THE purpose of this work is to exhibit clearly and with sufficient fulness the general characteristics of Aryan mythology, as a system which has grown up from words and phrases denoting not one or two objects only, as the sun or moon, but all the phenomena of the sensible world, as they impressed themselves on the minds of primitive men. It has not been my object to give an exhaustive account of the myths of every branch of the Aryan race. To ascribe equal value and interest to the traditions of all the tribes included within the great Aryan family would indeed be absurd. But in the present edition I have given to the Slavonic mythology, and to some other subordinate topics, as much space as the conditions of my subject enabled me to afford.

During the twelve years which have passed since the publication of the first edition, a large amount of solid work has been done within the domain of Comparative Mythology. Of the results so gained probably the most important is the clearer light thrown on the influence of Semitic theology on the theology and religion of the Greeks. This momentous question I have striven to treat impartially; and for my treatment of it I have to acknowledge my obligations to Mr. Robert Brown's valuable researches in the field of the great Dionysiak Myth.

**DATA EXTRACT:**

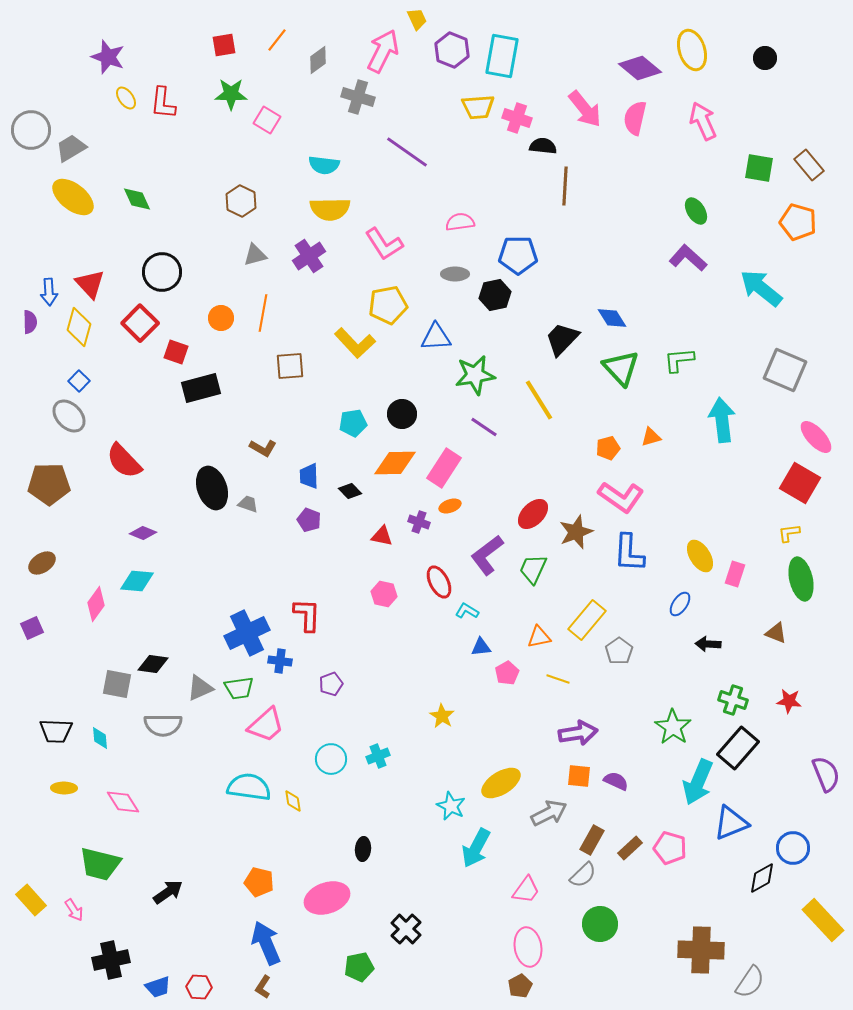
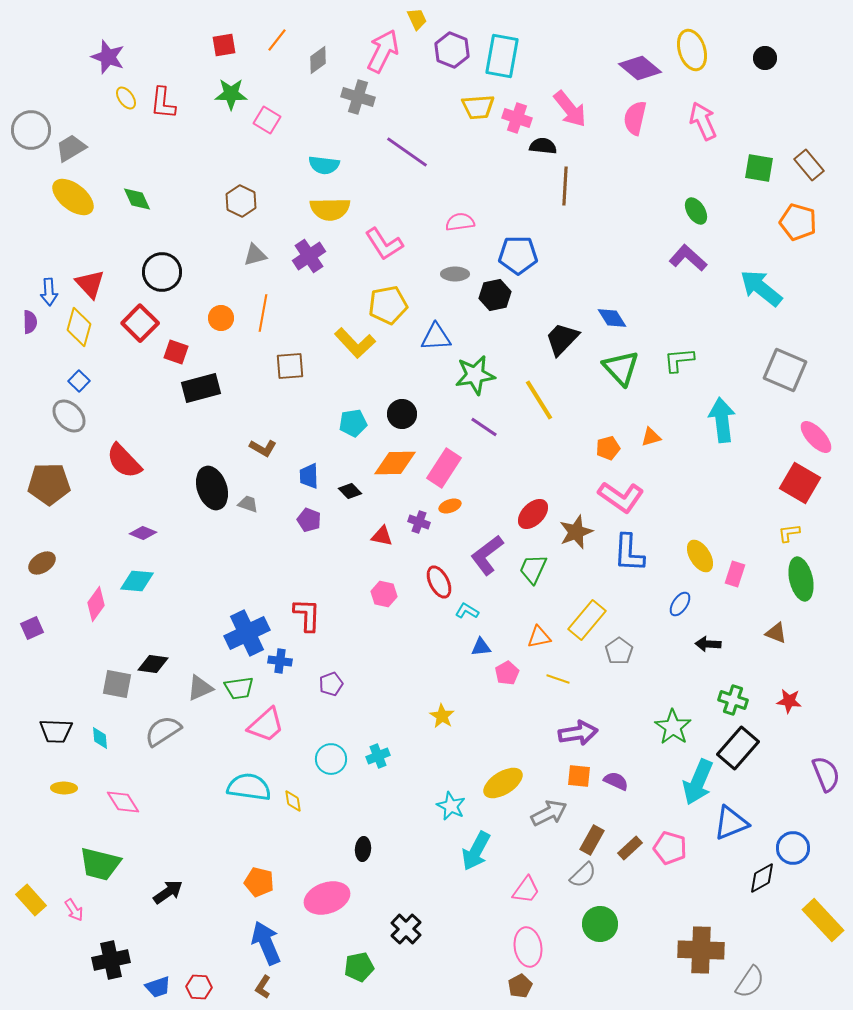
pink arrow at (585, 109): moved 15 px left
gray semicircle at (163, 725): moved 6 px down; rotated 147 degrees clockwise
yellow ellipse at (501, 783): moved 2 px right
cyan arrow at (476, 848): moved 3 px down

**WHAT TO DO:** Reproduce the preface from "During the twelve" up to and including "great Dionysiak Myth.", substituting "Comparative Religion" for "Comparative Mythology".

**RIGHT ANSWER:**
During the twelve years which have passed since the publication of the first edition, a large amount of solid work has been done within the domain of Comparative Religion. Of the results so gained probably the most important is the clearer light thrown on the influence of Semitic theology on the theology and religion of the Greeks. This momentous question I have striven to treat impartially; and for my treatment of it I have to acknowledge my obligations to Mr. Robert Brown's valuable researches in the field of the great Dionysiak Myth.